The candidates for liver transplantation should be identified as quickly as possible because the progression to multiorgan failure results in deterioration in many patients who are awaiting liver transplantation. While many people who develop acute liver failure recover with supportive treatment, liver transplantation is often required in people who continue to deteriorate or have poor prognostic factors. The patient's candidacy for liver transplantation should be assessed based on the patient's clinical scenario, as well as upon social and financial factors. Patient evaluation for liver transplantation should be done as soon as possible and before encephalopathy occurs. The key common feature among various prognostic evaluation systems is the presence of encephalopathy. Other common features are patient's age and severity of the liver injury which is assessed by coagulopathy or jaundice. To address the limitations, a wide variety of prognostic systems have been proposed but none has universal acceptance. King's college criteria is the most well-characterized evaluation system. Common absolute contraindications for liver transplantation include untreated sepsis, uncontrolled extrahepatobillary infection, alcohol abuse, uncontrolled cardiopulmonary disease, cholangiocarcinoma, metastatic malignancy to the liver and life-threatening systemic illness. Common postoperative complications for liver transplantation include infections, graft failure, vascular compromise, biliary stricture or stenosis, anastomosis leakage, thrombosis of hepatic artery and portal vein and depression.
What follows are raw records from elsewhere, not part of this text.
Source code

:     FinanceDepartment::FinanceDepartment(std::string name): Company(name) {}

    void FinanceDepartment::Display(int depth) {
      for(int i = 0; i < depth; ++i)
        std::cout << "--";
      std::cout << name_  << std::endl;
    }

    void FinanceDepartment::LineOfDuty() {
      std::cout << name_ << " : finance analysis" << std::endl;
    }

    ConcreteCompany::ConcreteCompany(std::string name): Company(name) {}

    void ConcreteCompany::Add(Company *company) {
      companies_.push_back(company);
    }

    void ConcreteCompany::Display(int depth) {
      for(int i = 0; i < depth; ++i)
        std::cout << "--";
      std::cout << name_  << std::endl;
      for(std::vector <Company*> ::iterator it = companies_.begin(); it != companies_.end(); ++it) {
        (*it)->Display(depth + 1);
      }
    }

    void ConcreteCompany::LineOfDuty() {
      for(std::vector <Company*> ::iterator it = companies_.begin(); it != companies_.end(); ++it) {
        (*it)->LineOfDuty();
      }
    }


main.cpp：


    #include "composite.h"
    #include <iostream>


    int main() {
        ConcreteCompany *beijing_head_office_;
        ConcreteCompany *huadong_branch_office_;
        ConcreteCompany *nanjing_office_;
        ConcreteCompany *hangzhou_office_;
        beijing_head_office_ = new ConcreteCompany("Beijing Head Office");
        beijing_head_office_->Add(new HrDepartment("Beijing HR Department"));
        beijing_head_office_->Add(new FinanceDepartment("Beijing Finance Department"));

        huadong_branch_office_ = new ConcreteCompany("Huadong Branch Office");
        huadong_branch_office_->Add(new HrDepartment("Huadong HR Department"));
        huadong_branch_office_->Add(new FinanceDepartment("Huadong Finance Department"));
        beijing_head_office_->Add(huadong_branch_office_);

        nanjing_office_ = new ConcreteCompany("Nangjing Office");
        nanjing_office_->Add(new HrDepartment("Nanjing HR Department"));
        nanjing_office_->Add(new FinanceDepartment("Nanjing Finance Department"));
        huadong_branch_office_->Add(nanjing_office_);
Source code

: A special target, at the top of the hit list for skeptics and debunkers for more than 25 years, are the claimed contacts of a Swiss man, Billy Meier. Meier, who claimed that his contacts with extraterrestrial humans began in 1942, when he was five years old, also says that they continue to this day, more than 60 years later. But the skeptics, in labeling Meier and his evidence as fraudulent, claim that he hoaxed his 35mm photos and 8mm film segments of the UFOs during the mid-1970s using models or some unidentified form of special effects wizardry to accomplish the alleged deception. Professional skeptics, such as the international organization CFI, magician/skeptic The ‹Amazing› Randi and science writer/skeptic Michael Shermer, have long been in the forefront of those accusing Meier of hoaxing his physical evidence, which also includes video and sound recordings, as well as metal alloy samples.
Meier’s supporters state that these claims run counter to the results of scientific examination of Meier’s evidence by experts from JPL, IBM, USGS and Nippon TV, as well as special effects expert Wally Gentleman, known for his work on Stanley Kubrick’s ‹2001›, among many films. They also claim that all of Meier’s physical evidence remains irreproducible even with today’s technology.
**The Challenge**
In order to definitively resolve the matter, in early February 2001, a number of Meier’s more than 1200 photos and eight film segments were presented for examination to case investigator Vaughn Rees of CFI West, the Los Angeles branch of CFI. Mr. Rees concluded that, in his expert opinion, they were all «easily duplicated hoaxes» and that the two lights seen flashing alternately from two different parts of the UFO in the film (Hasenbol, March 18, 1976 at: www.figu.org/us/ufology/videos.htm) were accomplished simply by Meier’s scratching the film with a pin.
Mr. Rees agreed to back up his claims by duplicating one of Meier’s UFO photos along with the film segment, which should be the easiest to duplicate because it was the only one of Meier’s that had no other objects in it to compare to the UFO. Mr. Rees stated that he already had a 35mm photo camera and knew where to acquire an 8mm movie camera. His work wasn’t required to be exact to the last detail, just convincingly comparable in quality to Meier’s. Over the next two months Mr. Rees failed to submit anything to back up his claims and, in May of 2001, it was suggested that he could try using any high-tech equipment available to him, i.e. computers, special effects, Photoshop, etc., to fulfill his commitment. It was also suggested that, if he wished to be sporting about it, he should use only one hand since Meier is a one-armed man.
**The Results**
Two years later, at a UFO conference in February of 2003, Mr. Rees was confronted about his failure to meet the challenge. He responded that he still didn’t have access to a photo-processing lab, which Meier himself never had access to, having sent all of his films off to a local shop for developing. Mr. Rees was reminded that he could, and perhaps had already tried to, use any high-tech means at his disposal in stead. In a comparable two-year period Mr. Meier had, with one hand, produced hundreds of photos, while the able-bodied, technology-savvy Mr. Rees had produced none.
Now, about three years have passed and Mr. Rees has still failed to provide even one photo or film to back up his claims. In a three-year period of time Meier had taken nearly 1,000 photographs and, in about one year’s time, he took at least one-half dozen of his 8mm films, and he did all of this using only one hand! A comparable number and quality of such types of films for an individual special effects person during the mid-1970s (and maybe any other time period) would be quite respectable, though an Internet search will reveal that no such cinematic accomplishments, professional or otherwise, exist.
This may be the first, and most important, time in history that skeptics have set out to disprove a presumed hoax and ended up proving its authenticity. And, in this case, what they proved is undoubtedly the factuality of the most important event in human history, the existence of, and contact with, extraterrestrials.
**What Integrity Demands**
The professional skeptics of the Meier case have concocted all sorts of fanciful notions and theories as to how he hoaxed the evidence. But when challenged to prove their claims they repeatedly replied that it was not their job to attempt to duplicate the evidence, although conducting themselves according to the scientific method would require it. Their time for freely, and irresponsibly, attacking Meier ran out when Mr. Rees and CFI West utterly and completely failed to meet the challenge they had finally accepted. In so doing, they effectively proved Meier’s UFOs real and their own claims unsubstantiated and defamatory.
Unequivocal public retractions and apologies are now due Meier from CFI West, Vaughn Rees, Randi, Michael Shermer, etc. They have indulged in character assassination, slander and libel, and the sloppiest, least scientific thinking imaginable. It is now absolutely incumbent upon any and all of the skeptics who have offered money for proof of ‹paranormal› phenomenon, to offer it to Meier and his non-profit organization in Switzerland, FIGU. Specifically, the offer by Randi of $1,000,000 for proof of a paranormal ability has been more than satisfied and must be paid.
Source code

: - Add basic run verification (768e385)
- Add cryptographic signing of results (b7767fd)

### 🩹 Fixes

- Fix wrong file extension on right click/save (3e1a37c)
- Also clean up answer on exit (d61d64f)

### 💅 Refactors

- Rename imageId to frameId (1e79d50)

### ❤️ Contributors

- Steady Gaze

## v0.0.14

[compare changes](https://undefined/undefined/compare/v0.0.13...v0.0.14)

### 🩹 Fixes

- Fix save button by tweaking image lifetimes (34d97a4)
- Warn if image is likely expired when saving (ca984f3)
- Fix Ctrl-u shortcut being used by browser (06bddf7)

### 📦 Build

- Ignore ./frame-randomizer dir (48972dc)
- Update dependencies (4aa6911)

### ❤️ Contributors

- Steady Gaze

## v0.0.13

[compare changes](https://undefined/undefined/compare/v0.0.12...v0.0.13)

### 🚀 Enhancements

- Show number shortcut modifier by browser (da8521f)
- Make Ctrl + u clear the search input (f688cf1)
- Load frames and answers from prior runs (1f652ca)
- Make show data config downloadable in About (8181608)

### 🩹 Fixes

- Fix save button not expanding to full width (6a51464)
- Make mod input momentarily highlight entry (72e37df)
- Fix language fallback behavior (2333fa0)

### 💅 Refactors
Effective measures for the primary prevention of acute liver failure include vaccination, proper personal hygiene, maintaining proper body weight, taking precautions while handling needles, blood, body piercing, tattooing and sexual practices.
Effective measures for secondary prevention of acute liver failure include management of chronic liver disease and its complications. In patients with resolved hepatitis B infection, antiviral prophylaxis can be considered in the patients who have a risk of reactivation such as during increasing levels of immunosuppression.